* Passage provided:

______________________________

Rumor mill: Netflix-style gaming may be coming to PlayStation 5 next year. News has leaked that Sony plans to merge PlayStation Plus and PS Now subscriptions into one service. The move could be an attempt to become more competitive with Microsoft’s Xbox Game Pass Ultimate.
In an apparent attempt to compete with Xbox Game Pass, Sony plans to launch a similar subscription service next year. According to anonymous PlayStation insiders speaking with Bloomberg, the service, codenamed “Sparticus,” will bundle PlayStation Plus with PS Now.
Currently, the two services offer different features. PlayStation Plus is $60 per year (or $9 per month) and gives subscribers discounts, and a collection of free games with at least two new titles added every month. It also allows online multiplayer gaming.
Sony’s PS Now is its cloud gaming service with the same rates as PlayStation Plus. It was first launched in 2014 with game streaming as its only option and at the time playing from the cloud, even with a very high-speed connection, was hardly worth the subscription price. Since then, Sony has vastly improved the streaming quality and recently added an option to download and play games natively.

______________________________

Answer these from the article on Sony's subscription plans:
1. What is the codename of the planned service?
2. What does PlayStation Plus cost per year?
3. In what year was PS Now first launched?
Rely only on the text above to answer.

* Source data:

______________________________

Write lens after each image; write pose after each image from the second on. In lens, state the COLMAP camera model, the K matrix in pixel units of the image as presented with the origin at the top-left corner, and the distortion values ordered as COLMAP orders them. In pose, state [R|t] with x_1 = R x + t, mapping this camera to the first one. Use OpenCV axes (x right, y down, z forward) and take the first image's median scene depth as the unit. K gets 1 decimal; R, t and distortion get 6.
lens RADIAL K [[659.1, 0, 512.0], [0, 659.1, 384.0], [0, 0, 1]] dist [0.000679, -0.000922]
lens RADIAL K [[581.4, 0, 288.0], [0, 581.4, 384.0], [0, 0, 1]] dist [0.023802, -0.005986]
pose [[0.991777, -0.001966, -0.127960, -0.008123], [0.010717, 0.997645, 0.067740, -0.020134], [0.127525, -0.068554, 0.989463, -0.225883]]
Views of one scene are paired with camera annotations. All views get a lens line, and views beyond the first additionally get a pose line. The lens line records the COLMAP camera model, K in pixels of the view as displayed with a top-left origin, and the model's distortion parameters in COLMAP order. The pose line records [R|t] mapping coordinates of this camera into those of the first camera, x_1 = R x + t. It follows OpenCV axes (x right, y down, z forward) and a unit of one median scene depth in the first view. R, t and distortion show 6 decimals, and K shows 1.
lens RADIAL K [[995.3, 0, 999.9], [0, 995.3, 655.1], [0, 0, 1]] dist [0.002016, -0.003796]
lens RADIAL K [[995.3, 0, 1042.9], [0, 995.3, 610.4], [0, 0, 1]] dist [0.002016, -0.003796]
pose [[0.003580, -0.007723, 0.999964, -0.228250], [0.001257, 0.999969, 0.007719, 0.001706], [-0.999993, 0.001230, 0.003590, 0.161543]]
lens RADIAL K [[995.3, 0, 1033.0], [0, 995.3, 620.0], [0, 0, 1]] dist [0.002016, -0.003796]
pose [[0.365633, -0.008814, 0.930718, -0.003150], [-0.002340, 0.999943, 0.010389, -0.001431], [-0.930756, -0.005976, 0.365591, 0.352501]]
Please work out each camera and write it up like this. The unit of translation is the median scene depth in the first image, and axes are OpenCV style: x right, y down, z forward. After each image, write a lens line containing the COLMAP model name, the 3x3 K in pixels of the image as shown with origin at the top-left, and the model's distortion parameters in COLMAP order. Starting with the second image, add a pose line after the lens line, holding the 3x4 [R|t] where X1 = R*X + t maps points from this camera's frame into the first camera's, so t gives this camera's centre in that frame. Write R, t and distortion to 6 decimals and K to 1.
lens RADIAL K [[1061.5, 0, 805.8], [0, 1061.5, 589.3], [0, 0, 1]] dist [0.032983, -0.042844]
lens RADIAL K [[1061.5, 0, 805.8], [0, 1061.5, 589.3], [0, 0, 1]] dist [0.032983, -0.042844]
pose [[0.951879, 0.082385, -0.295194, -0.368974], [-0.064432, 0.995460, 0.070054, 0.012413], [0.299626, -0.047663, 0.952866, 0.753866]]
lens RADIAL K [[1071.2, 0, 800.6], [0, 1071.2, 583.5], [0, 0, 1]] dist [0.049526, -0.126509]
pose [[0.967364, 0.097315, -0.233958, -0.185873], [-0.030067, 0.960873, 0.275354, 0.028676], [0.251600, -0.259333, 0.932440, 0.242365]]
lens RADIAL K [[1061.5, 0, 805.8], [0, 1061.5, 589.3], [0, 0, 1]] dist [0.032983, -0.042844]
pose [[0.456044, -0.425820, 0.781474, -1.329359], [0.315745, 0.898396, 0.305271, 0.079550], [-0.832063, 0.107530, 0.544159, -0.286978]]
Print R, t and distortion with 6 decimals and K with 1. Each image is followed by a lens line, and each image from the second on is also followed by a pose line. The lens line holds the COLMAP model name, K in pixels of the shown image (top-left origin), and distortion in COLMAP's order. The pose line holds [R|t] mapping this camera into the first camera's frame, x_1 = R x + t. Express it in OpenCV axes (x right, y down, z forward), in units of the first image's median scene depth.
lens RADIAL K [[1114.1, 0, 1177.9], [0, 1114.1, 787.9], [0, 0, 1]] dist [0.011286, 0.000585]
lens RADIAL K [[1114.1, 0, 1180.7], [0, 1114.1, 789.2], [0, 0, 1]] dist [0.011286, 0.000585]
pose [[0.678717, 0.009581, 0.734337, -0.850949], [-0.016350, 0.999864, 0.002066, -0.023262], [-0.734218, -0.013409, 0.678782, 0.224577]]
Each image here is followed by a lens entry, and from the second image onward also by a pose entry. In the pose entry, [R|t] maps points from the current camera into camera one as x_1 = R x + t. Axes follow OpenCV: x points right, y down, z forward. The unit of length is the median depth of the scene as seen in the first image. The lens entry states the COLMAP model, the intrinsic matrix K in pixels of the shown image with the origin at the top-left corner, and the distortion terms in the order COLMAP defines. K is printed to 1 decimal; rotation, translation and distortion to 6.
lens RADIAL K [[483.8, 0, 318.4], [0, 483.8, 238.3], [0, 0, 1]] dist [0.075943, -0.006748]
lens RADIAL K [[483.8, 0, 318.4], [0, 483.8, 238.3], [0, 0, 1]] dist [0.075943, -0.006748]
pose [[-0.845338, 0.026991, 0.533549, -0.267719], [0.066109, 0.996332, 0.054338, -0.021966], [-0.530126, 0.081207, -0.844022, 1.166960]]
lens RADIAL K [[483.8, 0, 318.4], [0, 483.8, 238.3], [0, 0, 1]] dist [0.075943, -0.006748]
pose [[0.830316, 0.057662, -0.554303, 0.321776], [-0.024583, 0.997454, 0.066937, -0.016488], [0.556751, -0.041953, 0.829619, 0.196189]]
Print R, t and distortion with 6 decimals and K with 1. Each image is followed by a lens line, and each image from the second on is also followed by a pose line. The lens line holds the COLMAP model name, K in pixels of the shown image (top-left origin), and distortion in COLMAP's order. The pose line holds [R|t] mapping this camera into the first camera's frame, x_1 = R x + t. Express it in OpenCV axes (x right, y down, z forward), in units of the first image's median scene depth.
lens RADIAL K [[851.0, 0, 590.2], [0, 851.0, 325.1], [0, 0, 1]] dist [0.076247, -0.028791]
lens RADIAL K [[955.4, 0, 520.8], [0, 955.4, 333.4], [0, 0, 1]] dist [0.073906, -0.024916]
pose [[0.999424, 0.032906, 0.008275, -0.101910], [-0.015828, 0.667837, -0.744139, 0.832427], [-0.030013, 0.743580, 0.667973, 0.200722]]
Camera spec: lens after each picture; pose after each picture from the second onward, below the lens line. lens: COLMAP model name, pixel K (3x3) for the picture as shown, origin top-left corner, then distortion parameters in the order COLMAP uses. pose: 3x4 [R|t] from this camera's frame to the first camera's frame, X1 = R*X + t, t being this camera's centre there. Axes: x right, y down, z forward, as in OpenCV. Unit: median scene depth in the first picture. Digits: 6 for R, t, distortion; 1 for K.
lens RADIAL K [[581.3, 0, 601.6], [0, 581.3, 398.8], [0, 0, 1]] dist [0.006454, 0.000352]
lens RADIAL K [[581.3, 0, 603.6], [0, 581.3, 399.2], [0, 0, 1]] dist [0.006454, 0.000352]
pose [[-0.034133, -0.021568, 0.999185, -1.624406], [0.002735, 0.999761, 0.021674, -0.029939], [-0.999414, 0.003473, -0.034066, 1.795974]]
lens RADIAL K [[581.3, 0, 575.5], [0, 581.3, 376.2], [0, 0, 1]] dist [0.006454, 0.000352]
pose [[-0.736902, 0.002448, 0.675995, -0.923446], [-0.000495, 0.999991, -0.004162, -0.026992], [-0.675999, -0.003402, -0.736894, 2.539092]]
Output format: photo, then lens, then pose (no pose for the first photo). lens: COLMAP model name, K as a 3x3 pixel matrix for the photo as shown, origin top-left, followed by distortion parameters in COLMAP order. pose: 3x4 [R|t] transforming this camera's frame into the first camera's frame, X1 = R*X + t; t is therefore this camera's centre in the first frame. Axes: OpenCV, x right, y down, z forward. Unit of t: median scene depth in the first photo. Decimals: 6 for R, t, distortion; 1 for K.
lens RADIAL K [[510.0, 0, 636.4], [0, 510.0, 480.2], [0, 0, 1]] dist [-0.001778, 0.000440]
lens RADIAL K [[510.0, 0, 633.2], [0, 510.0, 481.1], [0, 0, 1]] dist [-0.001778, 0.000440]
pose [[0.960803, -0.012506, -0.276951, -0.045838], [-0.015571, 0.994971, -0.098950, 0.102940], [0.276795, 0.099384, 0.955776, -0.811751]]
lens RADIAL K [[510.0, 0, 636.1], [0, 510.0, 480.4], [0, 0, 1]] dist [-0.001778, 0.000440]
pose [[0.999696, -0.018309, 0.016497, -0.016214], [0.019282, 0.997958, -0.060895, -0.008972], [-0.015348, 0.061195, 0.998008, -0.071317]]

______________________________

* Response to the exercise:
1. "Sparticus"
2. $60
3. 2014